======== Source material

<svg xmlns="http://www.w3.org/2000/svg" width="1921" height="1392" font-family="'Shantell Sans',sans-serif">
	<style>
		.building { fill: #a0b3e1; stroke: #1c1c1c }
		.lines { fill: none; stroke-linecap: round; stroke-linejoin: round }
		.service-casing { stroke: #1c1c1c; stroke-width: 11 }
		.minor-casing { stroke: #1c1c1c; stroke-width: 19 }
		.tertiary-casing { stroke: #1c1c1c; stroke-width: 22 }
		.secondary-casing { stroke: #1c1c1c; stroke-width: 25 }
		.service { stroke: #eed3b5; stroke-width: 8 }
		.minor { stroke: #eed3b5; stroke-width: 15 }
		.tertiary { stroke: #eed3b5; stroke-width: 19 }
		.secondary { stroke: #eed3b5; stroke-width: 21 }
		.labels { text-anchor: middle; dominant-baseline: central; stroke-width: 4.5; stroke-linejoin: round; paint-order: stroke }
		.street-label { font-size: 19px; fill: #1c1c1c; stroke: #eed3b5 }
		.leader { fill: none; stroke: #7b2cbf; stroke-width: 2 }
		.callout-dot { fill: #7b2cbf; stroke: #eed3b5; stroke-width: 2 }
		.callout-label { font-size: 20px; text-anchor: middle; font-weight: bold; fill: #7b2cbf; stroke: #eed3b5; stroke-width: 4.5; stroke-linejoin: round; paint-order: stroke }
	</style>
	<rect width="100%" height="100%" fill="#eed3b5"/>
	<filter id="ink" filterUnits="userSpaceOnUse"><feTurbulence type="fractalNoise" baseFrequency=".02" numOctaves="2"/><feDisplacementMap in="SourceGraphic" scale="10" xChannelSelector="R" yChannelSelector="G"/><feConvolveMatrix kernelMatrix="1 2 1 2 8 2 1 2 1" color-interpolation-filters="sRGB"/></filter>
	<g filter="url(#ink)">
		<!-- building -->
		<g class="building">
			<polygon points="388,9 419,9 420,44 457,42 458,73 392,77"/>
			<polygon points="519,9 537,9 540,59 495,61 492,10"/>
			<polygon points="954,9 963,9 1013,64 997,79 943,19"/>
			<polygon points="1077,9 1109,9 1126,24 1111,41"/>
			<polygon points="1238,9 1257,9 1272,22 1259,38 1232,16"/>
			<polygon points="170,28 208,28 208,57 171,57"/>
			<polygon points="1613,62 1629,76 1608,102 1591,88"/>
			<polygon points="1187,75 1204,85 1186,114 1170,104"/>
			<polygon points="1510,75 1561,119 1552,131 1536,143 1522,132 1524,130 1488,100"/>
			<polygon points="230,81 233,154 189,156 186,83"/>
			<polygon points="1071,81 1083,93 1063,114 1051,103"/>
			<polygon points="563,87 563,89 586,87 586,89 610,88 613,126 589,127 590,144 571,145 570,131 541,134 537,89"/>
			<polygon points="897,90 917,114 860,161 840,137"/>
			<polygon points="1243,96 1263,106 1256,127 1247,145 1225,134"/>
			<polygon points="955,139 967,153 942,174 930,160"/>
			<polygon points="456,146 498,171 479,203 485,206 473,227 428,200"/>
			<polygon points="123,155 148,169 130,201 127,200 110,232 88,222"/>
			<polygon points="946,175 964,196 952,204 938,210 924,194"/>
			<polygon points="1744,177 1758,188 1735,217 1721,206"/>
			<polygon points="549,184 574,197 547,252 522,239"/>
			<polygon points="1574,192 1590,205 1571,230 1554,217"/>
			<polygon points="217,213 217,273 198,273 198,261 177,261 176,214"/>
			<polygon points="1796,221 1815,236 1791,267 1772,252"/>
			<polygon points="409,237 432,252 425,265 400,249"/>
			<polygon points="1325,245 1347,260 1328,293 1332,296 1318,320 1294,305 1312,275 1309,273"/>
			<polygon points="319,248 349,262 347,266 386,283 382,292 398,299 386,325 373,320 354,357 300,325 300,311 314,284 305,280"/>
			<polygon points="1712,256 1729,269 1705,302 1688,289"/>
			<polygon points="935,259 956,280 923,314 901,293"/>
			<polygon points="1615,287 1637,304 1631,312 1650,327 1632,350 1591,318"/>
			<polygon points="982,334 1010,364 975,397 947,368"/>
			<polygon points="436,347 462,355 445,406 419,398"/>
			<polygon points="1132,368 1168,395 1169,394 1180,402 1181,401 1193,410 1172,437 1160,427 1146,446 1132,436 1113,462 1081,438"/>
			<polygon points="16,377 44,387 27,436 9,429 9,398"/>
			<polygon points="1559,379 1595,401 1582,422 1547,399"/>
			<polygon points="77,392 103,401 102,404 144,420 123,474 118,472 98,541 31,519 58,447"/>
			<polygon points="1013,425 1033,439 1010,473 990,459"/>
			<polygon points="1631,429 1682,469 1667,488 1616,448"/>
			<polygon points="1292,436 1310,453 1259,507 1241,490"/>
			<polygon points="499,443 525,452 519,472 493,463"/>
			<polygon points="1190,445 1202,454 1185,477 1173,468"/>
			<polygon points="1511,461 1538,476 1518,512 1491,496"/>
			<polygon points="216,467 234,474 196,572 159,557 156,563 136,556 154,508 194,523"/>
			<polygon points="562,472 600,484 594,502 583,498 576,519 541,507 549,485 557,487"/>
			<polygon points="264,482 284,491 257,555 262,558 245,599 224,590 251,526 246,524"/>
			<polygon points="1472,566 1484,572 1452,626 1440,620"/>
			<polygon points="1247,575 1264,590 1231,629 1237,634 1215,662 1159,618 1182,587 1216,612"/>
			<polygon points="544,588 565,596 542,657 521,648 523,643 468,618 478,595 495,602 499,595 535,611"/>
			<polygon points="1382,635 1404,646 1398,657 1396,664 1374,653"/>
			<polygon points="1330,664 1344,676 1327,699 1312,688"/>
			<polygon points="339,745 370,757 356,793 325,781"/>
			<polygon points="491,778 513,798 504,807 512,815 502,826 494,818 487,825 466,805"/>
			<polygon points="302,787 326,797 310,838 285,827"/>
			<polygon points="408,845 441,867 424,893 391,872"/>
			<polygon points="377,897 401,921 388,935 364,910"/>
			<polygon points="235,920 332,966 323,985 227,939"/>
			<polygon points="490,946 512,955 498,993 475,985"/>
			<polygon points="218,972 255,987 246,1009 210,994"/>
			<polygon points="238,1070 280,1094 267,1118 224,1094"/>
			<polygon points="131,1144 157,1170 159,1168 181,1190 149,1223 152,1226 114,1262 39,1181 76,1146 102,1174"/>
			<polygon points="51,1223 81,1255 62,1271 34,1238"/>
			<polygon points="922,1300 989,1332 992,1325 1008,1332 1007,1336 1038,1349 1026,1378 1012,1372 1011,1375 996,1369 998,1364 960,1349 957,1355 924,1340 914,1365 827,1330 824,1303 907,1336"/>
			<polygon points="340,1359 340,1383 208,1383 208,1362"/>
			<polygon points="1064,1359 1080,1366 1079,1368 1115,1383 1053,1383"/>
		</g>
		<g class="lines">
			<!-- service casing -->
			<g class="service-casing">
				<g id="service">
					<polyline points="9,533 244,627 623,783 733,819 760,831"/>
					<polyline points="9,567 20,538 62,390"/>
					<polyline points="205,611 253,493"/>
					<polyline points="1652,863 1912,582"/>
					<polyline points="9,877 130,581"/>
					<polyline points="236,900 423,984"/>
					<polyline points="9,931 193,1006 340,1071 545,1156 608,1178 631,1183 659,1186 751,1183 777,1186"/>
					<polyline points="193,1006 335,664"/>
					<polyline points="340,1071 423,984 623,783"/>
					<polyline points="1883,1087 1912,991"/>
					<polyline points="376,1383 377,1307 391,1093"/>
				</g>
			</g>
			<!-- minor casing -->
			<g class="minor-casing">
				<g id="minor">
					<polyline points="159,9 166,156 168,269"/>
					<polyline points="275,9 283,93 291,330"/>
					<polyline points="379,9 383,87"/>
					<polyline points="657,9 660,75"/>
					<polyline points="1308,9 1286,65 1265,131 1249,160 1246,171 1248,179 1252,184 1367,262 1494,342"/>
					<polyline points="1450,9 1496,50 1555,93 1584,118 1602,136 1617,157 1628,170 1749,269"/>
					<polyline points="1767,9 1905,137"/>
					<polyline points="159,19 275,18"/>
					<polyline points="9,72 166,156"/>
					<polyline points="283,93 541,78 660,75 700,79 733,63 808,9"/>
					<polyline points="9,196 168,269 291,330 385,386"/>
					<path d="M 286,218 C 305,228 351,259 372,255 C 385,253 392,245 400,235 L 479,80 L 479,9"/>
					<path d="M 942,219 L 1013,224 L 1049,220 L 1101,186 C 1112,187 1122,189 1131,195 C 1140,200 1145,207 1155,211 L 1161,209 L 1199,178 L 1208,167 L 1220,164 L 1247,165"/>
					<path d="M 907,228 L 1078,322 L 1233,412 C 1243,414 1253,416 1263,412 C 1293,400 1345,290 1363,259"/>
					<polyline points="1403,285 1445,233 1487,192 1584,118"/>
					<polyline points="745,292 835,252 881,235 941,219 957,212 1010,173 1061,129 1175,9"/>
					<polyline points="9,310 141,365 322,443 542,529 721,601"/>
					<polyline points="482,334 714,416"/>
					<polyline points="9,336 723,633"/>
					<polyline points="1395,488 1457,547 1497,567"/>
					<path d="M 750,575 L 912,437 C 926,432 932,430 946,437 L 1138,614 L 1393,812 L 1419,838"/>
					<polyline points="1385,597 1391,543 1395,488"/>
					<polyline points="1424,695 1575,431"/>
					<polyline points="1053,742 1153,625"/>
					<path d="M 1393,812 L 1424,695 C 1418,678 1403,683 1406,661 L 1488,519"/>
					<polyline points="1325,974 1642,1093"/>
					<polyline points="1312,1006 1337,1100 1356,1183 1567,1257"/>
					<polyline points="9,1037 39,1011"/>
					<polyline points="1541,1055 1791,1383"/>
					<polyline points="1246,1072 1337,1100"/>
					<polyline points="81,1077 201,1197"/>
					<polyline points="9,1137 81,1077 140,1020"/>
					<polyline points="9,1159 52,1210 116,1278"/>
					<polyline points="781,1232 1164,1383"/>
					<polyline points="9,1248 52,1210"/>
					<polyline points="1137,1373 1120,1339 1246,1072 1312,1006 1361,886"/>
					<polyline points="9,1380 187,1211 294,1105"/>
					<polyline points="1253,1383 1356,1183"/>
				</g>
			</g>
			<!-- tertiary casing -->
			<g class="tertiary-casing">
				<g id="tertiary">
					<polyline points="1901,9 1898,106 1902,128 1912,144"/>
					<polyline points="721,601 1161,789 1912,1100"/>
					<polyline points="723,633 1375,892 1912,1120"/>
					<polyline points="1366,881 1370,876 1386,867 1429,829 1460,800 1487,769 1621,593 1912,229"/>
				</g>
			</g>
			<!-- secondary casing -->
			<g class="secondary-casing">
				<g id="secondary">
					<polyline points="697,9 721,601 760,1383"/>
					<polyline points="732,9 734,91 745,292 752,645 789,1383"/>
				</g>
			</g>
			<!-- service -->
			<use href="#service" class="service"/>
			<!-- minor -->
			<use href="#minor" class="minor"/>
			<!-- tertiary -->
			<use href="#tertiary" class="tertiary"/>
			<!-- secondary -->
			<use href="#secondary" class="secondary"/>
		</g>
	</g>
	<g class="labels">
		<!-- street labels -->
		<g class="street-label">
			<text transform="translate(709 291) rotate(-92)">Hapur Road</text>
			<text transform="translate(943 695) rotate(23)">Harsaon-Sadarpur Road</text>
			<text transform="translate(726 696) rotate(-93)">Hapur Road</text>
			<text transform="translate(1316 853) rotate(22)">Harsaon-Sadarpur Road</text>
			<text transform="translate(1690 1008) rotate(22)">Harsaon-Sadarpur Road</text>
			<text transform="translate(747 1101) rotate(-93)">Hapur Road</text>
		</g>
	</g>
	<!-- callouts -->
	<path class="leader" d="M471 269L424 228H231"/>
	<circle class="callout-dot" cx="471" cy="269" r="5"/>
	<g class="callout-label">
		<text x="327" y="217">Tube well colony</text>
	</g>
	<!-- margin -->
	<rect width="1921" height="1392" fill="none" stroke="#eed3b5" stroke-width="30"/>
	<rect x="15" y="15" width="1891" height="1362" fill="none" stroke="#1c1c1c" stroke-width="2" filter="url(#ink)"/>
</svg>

================

> **Exercise prompt**
Given the word "lines", show every line of the records that contains it.

> **Your response**
		.lines { fill: none; stroke-linecap: round; stroke-linejoin: round }
		<g class="lines">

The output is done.